§ **Document passage**:

========

Our list of tested titles is obviously limited—I’m only one person, and even with a month of testing there’s only so much I can do—but so far we have yet to find a title that absolutely would not work on either the Sony or Acer laptops. For Acer (NVIDIA Optimus), nearly all games/applications worked without any extra fiddling, but you may need to manually add newer titles (or wait for NVIDIA to release a profile update). On Optimus, the only choice is to run in dynamic switching mode, but that’s generally fine because it works so well. On AMD, depending on the game you might need to select either dynamic switching or manual switching, and if you’re playing multiple games (or using some other GPU enabled application) you will very likely have to go back and forth during the course of a day of gaming. That may sound reasonable, but a lot of users want something that just works without a bunch of extra fussing around, and AMD is coming up short in that area. So, let’s go through changes and annoyances we’ve experienced in testing the Sony VAIO C, specifically as it relates to AMD’s switchable graphics.

Let’s Talk About Drivers

So what does our discussion of gaming compatibility and performance really mean? First, let’s start by looking at the AMD driver version. The CCC version used by Sony appears to date from February 4, 2011 (software version 8.811.1.5-110204a-115635C-Sony), so best-case we’re looking at bits and pieces from the Catalyst 11.2 era, but mostly 11.1. Ouch. There are also oddities with the Sony driver release where sometimes not all CCC options are available (e.g. the Information tab doesn't always show up). CCC also crashed a few times when switching between manual and dynamic modes (or IGP and GPU modes when in manual switching). Given how old the Sony drivers are, many of the lower-than-expected performance results (particularly in the recent titles list) should improve with something like the Catalyst 11.8 drivers. That right there is reason enough to consider bypassing any laptop where you can’t get up to date drivers from the GPU manufacturer, and Sony completely misses the boat with their AMD-equipped laptops.

For any consumer notebook with a discrete GPU, if the GPU is actually supposed to be useful over the long haul, owners need the ability to get regular driver updates. For games in particular, in some cases driver updates can mean the difference between running properly or not at all; in other instances, a new driver might increase performance by as much as 20% or more, especially on new releases. And lest anyone get the idea that I’m just picking on AMD’s mobile drivers, let me refer back to something I wrote in 2008 (and substitute “gaming” for “SLI”): “Honestly, what we really need is the ability to run reference drivers on gaming laptops - even more so than regular laptops, although that would also be great. As far as we're concerned, a gaming notebook needs to be as seamless as a desktop when it comes to updating drivers and running games. Until that happens, we would think very carefully before spending a lot of money on gaming laptop.”

I took NVIDIA to task for their lack of generic driver updates over three years ago, and over the next two years we saw the situation improve with their Verde program, Optimus Technology, and then the two combined so that virtually all NVIDIA-equipped laptops (a few business-centric laptops may not qualify) can get new drivers the same day that desktop drivers launch. Today it's time to give AMD and Sony the same treatment. For Sony, I really see no point in shipping a laptop with a discrete GPU and then doing nothing with the drivers; long-term, you might as well just sell the laptop with an Intel IGP rather than going after the checkbox feature.

========

§ **Questions on the material**:
1) Please list every Catalyst driver version number mentioned in the laptop graphics review.
2) According to the laptop graphics review, on what date does the CCC version used by Sony appear to have been released?

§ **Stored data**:
========

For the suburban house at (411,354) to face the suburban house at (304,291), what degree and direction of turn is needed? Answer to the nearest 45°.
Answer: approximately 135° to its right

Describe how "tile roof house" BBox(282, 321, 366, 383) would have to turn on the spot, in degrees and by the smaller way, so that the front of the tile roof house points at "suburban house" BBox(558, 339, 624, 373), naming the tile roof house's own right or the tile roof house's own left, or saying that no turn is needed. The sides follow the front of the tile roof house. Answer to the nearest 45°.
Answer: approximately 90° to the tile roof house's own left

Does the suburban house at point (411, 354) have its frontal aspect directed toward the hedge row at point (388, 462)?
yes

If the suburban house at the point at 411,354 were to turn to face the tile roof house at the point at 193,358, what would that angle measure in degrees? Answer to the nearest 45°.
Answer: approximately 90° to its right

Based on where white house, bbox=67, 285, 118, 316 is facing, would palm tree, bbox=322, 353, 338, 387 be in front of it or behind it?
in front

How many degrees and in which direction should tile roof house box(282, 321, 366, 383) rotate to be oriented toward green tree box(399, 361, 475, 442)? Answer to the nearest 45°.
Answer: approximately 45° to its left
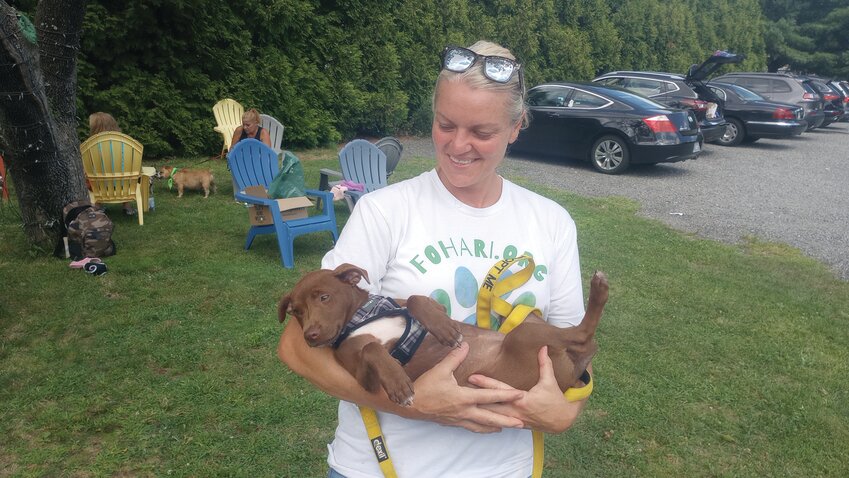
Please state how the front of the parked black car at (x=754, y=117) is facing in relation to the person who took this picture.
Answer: facing away from the viewer and to the left of the viewer

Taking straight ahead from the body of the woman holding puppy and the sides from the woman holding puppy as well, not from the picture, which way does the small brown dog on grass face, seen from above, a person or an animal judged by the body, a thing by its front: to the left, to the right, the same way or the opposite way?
to the right

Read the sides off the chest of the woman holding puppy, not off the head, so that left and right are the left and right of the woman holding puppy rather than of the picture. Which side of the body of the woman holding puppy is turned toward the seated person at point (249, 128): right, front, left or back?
back

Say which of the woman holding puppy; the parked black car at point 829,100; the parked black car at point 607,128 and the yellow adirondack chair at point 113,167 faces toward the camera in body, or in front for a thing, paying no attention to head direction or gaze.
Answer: the woman holding puppy

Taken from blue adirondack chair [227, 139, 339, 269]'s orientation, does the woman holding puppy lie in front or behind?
in front

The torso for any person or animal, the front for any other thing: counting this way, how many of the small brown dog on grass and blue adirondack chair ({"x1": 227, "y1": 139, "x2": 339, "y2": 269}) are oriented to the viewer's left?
1

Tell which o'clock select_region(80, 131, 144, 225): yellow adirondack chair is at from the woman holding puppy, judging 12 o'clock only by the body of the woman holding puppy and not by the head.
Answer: The yellow adirondack chair is roughly at 5 o'clock from the woman holding puppy.

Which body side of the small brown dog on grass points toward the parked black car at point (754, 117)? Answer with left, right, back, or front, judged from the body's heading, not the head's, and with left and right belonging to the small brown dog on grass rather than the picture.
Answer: back

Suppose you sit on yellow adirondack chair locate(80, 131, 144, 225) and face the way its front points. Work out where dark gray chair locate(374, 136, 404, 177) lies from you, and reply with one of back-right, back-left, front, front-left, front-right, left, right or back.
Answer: right

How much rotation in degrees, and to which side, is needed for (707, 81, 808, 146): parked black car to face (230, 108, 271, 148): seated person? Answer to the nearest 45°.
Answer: approximately 90° to its left

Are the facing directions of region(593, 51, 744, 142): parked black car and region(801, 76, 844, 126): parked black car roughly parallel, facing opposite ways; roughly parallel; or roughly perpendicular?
roughly parallel

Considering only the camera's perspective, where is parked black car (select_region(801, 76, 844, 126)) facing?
facing away from the viewer and to the left of the viewer

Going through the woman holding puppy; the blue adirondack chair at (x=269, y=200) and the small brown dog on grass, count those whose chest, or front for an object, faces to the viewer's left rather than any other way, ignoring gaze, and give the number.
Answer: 1

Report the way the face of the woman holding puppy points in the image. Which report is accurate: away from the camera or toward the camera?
toward the camera

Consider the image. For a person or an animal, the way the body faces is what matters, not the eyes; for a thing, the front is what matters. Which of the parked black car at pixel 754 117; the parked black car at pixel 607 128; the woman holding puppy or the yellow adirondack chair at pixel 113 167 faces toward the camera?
the woman holding puppy

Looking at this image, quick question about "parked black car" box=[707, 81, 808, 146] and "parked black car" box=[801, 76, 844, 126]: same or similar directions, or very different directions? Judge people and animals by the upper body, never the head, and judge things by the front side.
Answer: same or similar directions
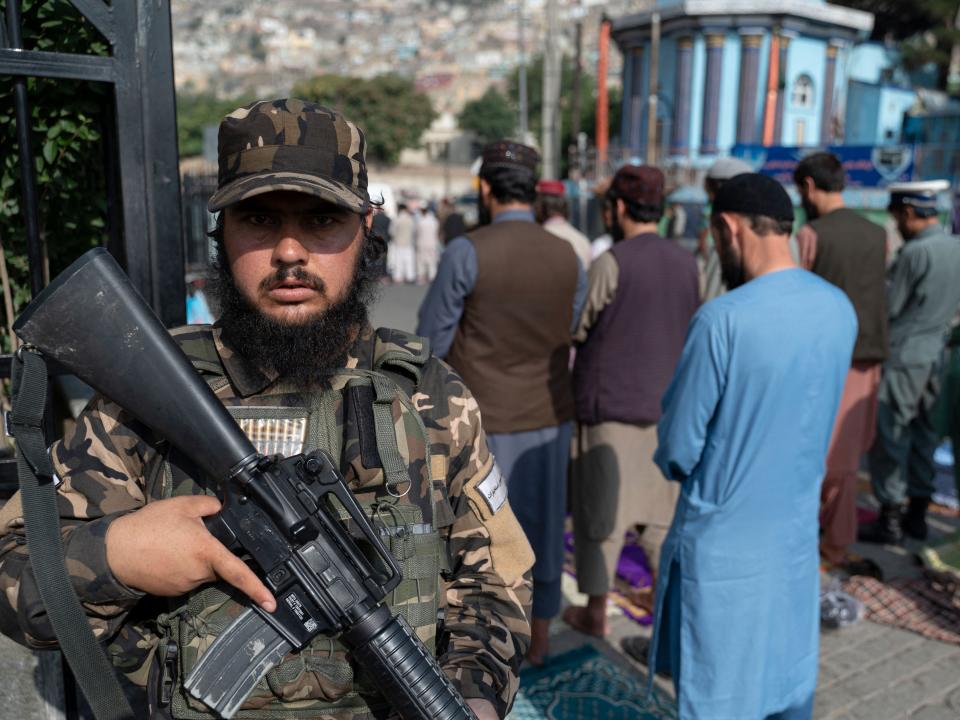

========

§ **Task results**:
1) 11.2, 11.1, 11.8

2) February 4, 2011